And the Winner of the Check Your Privilege Tournament is …
… the homeless.
They got my vote. No one in this country is regarded with as much contempt and fear as the homeless.
Since it’s an economic and social state, I assume you can stack your lack-of-privilege. Black, Muslim, gay, and homeless might seem to be more less-privileged than white, Christian, straight, and homeless, but I don’t think so. People tend to be equal-opportunity haters of the homeless.
We fear the homeless. We fear that, but for a slip, an addiction or mental illness, the love and support of family, or economic ruin, they could be us. We fear them most of all because Jesus made it quite clear they’re our responsibility, and it’s one we’re least willing to shoulder.
Their final competitor was the Native American. I don’t agree, but it shows that our enduring shame over their historical persecution persists, even though contemporary anti-Indian bigotry is inconsequentially minor. Serious prejudice is in such short supply that Indian activists are reduced to complaining about sports team names. Do you meet a lot of bigots who complain about alls thems blacks and Asians and Hispanics and gays and … Indians? They’re more likely to say, “I’m 1/32nd Cherokee!,” particularly when it provides some academic, workplace, or political advantage.
My original post on the Priv Tournament was a perfectly clear mockery of identity politics. That it got comments (many of which I just deleted for being pointless and rude) saying, “O what can you possibly mean?” and “Are you saying there’s no bigotry in the world?” shows how much the myth of systemic racial bigotry has been embedded in our understanding of American culture by an academic elite.

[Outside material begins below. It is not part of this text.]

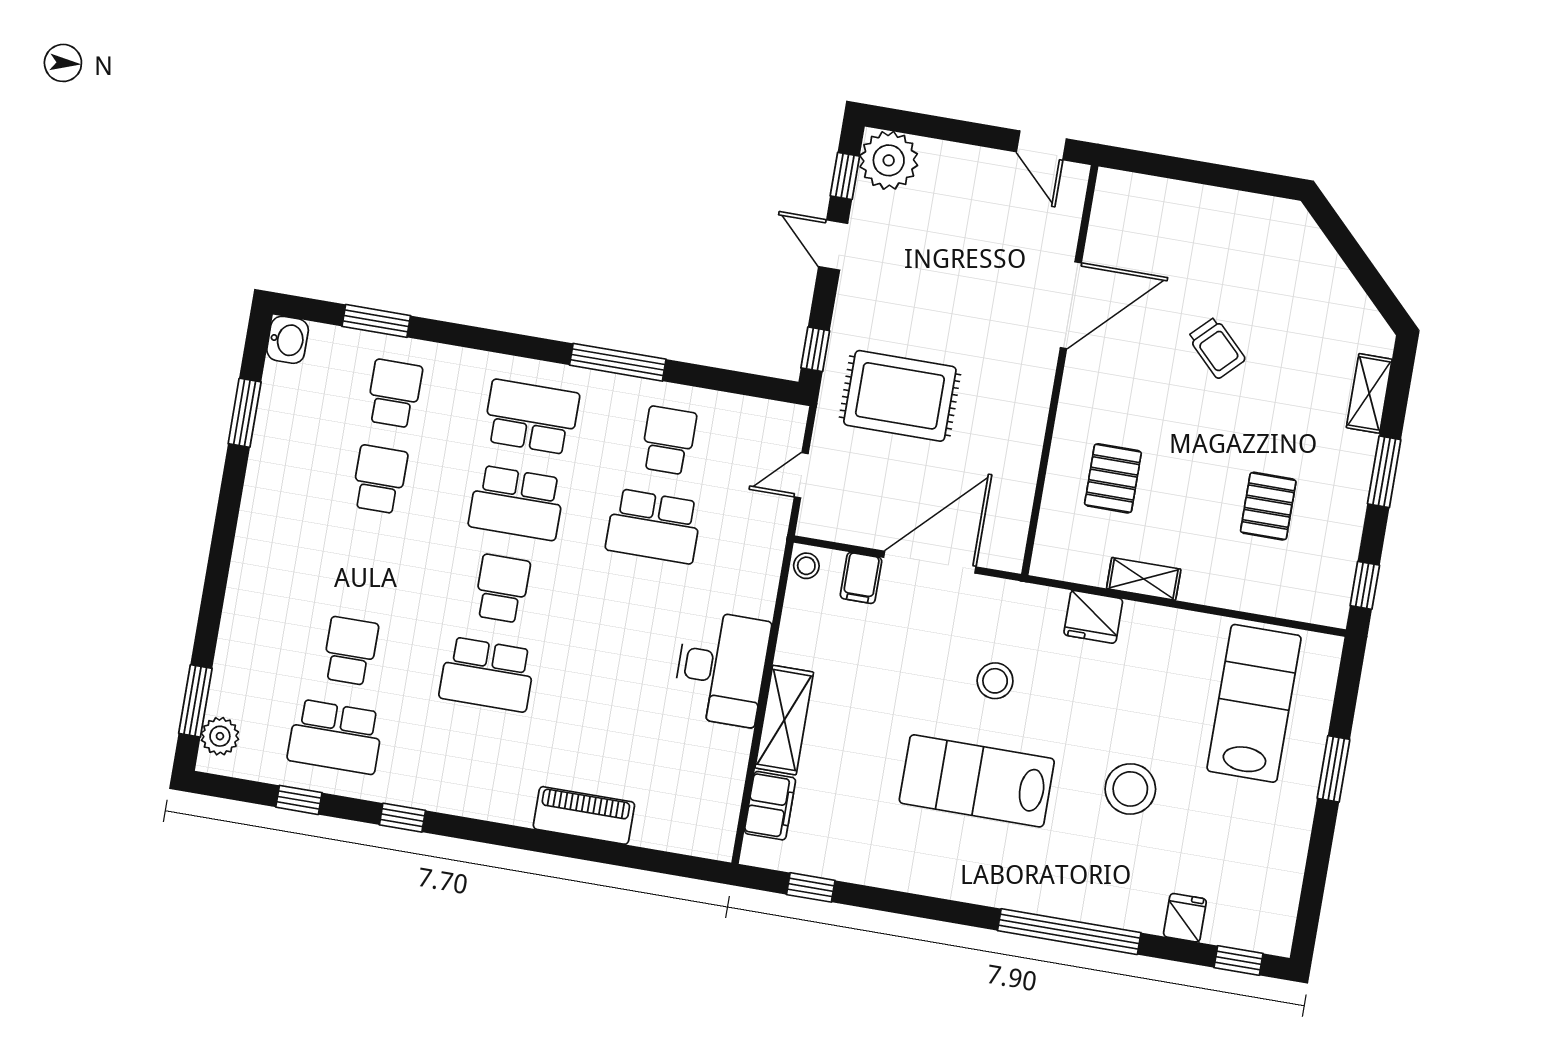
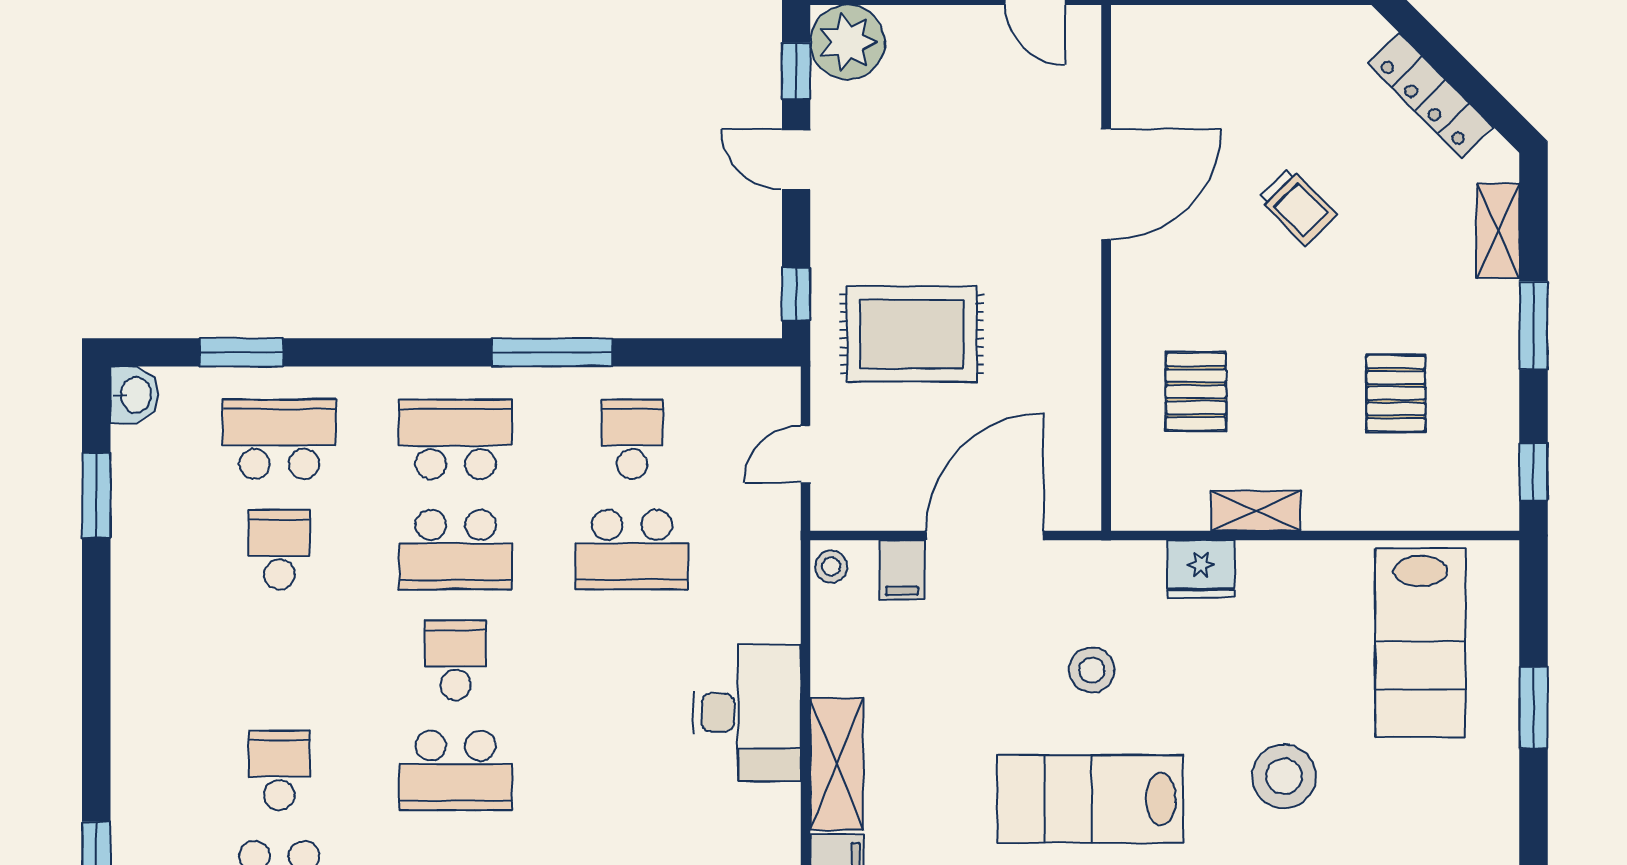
locker: (1335, 279) -> (1431, 95), added
school desk: (394, 394) -> (279, 439), width x1.85
lab bench: (1254, 703) -> (1420, 643), turned 180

Systems aren’t racist. People are racist. Systems, like computers, are dumb. They simply do what they’re designed to do, by policy or law. Equality under the law was slow in coming, but come it has. When bigotry and discrimination exist, they spring from the heart of man, and that’s rarely based on anything sensible or experiential. Hate comes from fear which comes from ignorance. It’s a simple formula, and attempts to force a solution by identity politics is futile. The evil in man cannot be legislated or hectored away.
Privilege in America is based on two things: money and power. Period. Have enough of either, and those identity categories dissolve away. Does a Will Smith or an Elton John still encounter people who hate them for their race or sexuality? Sure: assholes are everywhere. But it’s more likely they’ll be hated for Hancock or “Candle in the Wind,” and I think we can all agree that those are perfectly rational reasons for hate.
Elevating assholery to the status of a social/political phenomena is not really a sensible solution. Everyone hates someone or some thing. Hatred–whether it’s mild or serious, ideological or racial–tends to be irrational. Some people are hating me at this very moment, while they read this sentence.
That our history is filled with murderous and shameful racial hatreds makes it hard for contemporary people to deal with the problem right in front of them, which probably has very little to do with the forced labor, pogroms, ghettoizing, and lynchings of the past.
A bigot doesn’t look for an Asian or Jews to hate. He’s just looking to hate, and it is mostly likely a self-hatred turned outward. An Asian or a Jew is sufficiently different to make that hatred easier. Turning individual psychological pathologies into social pathologies is not a sensible solution.
We don’t break down barriers separating man from his fellow man by erecting new barriers based on identity categories. We do it by loving the person in front of us, one person at a time, even the ones who hate us. In this way, moment by moment, life by life, generation by generation, we create a more just world.
It’s not a quick or easy solution, but it’s the only one that has any chance of ever working. Simple love of neighbor–unaffected, unforced, uncoerced, Christ-inspired–is the final solution to hatred in the heart of man.